Dr Mark Griffiths, Professor of Gambling Studies, International Gaming Research Unit, Nottingham Trent University, Nottingham, UK
Further reading
Aggrawal A. (2009). Forensic and Medico-legal Aspects of Sexual Crimes and Unusual Sexual Practices. Boca Raton: CRC Press.
Deleuze, G. (1991). Coldness and Cruelty. In Masochism: Coldness and Cruelty & Venus in Furs (translated by J. McNeil). New York: Zone Books.
Duguid, B. (1995). A Prehistory of Industrial Music. London: ESTWeb.
Henry, T. (1989), Break All Rules! Punk Rock and the Making of a Style, Ann Arbour MI: UMI Research Press.
Heylin, C. (2005). All Yesterday’s Parties – The Velvet Underground In Print 1966-1971. Cambridge, MA: Da Capo Press.
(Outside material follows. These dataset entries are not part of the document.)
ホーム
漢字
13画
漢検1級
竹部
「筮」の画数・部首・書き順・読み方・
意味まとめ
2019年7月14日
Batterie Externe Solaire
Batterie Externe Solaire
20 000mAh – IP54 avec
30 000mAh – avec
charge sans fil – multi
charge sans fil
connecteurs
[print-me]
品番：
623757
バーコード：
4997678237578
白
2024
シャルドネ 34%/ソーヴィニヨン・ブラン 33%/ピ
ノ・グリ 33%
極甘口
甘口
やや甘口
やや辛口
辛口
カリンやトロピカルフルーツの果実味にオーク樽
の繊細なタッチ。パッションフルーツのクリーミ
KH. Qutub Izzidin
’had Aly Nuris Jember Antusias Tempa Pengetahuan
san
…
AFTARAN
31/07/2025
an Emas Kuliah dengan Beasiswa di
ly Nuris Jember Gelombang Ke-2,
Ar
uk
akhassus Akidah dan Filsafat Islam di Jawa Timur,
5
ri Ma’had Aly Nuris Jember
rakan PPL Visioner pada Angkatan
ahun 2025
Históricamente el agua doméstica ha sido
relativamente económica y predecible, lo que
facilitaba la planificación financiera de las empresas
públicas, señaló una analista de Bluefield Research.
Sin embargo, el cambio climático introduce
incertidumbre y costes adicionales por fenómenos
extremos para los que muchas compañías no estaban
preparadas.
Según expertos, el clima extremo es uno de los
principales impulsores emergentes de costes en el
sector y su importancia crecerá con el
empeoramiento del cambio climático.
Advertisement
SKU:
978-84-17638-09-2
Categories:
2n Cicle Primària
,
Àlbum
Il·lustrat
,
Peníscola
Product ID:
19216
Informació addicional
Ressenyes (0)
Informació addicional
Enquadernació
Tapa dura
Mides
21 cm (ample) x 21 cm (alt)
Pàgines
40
Hogan, P. (2007). The Rough Guide To The Velvet Underground. London: Penguin.
Home, S. (1988), Assault on Culture: Utopian Currents from Lettrisme to Class War, London: Aporia Press and Unpopular Books.
Muggleton, D. & Weinzierl, R. (2003). The Post-subcultures Reader. Oxford: Berg
Sabin, R. (1999), ‘Introduction’, in R. Sabin (ed.), Punk Rock: So What? The Cultural Legacy of Punk, London and New York: Routledge.
Sacher-Masoch, L. von. (1989). Venus in Furs. New York: Zone Books.